There was a pause, and then I asked her, “Are you going to leave me?”
“Of course I’ll have to leave you. There will come a time when you won’t need me anymore.”
“I’ll always need you. You’re the only one who understands me.”
“And soon you’ll understand me too. Let’s go, I want to camp on top of the mountain.” We packed and left, but her last comment weighed heavily on my mind.
The mountain was, truth be told, more of a hill, but it was tall and a good day’s hike to the top. By evening, both of us were tired as we pitched our tent on the summit. After supper I unrolled my sleeping bag, but Charlotte said, “Time’s too short, Robin. Let’s talk.”
I didn’t know what she meant, but I said, “Okay, let’s talk.”
We talked of me, mostly. We talked of my hopes and dreams, irritations and disappointments. All the words that I’d been storing up for a lifetime came out. We talked though the night and I didn’t even grow sleepy. As the first rays of dawn spread over the sky, I asked, “What about you?”
“We’ve already talked about me.”
“Just now.”
“I don’t understand…” Her words from earlier popped into my head. “What did you mean when you said that I’d soon understand you?”
“The time has come for the truth.” No, I thought, I did my best to be a good friend, please, don’t leave me like the others. “Robin, I am you.”
“What? No, you’re Charlotte. You’re nothing like me, really. You look different; you’re bolder, stronger, smarter, and nicer. You can’t be me.”
“I’m the ideal you, I’m everything you would like to be. You invented me because you were lonely and a hard time is coming. You feel it, but you don’t know what it is. I came to give you strength and prepare you. We’ve talked and I have fulfilled my task. You know yourself. Now I must go.”

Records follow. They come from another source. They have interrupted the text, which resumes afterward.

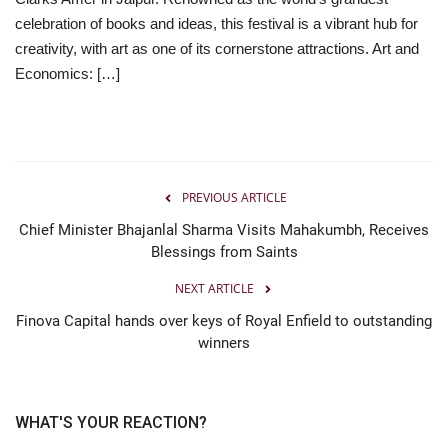
celebration of books and ideas, this festival is a vibrant hub for
Entertainment
creativity, with art as one of its cornerstone attractions. Art and
Economics: […]
Lifestyle
Business
Press Release
PREVIOUS ARTICLE
Chief Minister Bhajanlal Sharma Visits Mahakumbh, Receives
Language
Blessings from Saints
English
Hindi
NEXT ARTICLE
Finova Capital hands over keys of Royal Enfield to outstanding
winners
WHAT'S YOUR REACTION?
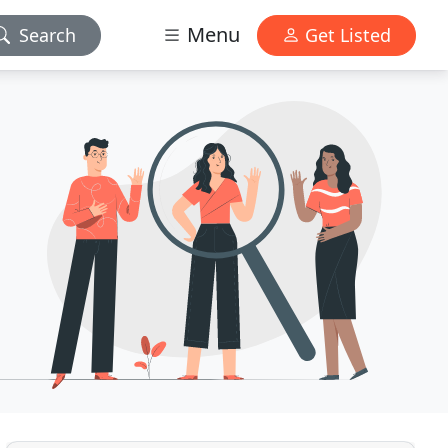
Menu
Search
Get Listed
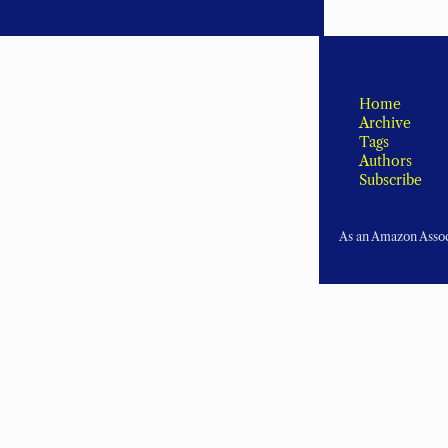
Home
Archive
Tags
Authors
Subscribe
As an Amazon Associ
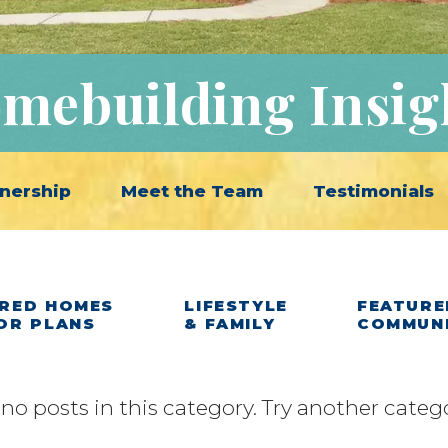
mebuilding Insig
nership
Meet the Team
Testimonials
RED HOMES
LIFESTYLE
FEATURE
OR PLANS
& FAMILY
COMMUN
 no posts in this category. Try another categ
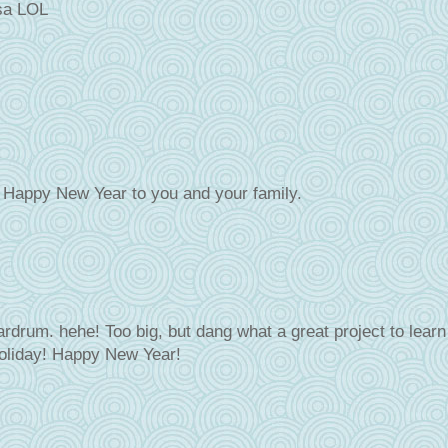
ssa LOL
d Happy New Year to you and your family.
eardrum. hehe! Too big, but dang what a great project to learn
holiday! Happy New Year!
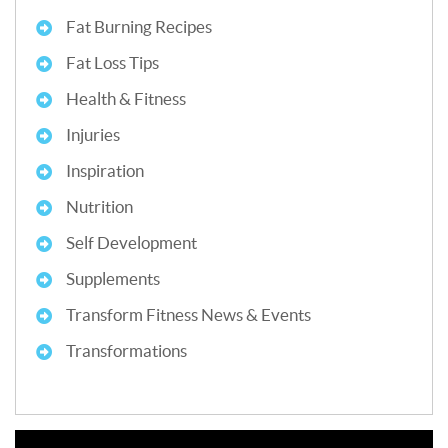
Fat Burning Recipes
Fat Loss Tips
Health & Fitness
Injuries
Inspiration
Nutrition
Self Development
Supplements
Transform Fitness News & Events
Transformations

“No! If a hard time is coming, then I’ll need you more than ever to help me through. You can’t just go.”
“I can’t help you anymore. I am only as strong as you. You must look higher than me, Robin. Look to the One who will never leave you and who can give you the strength for the trials ahead. You must look higher for the Friend you need. Good-bye, Robin.”
Charlotte and all that was hers disappeared, but her last words remained and I obeyed them. For the first time I really looked higher than myself to see if the Creator of my soul had the power to help me. Could I trust Him as a friend? Was He faithful? Did He care? I looked and I found that the answer was always the same. Yes.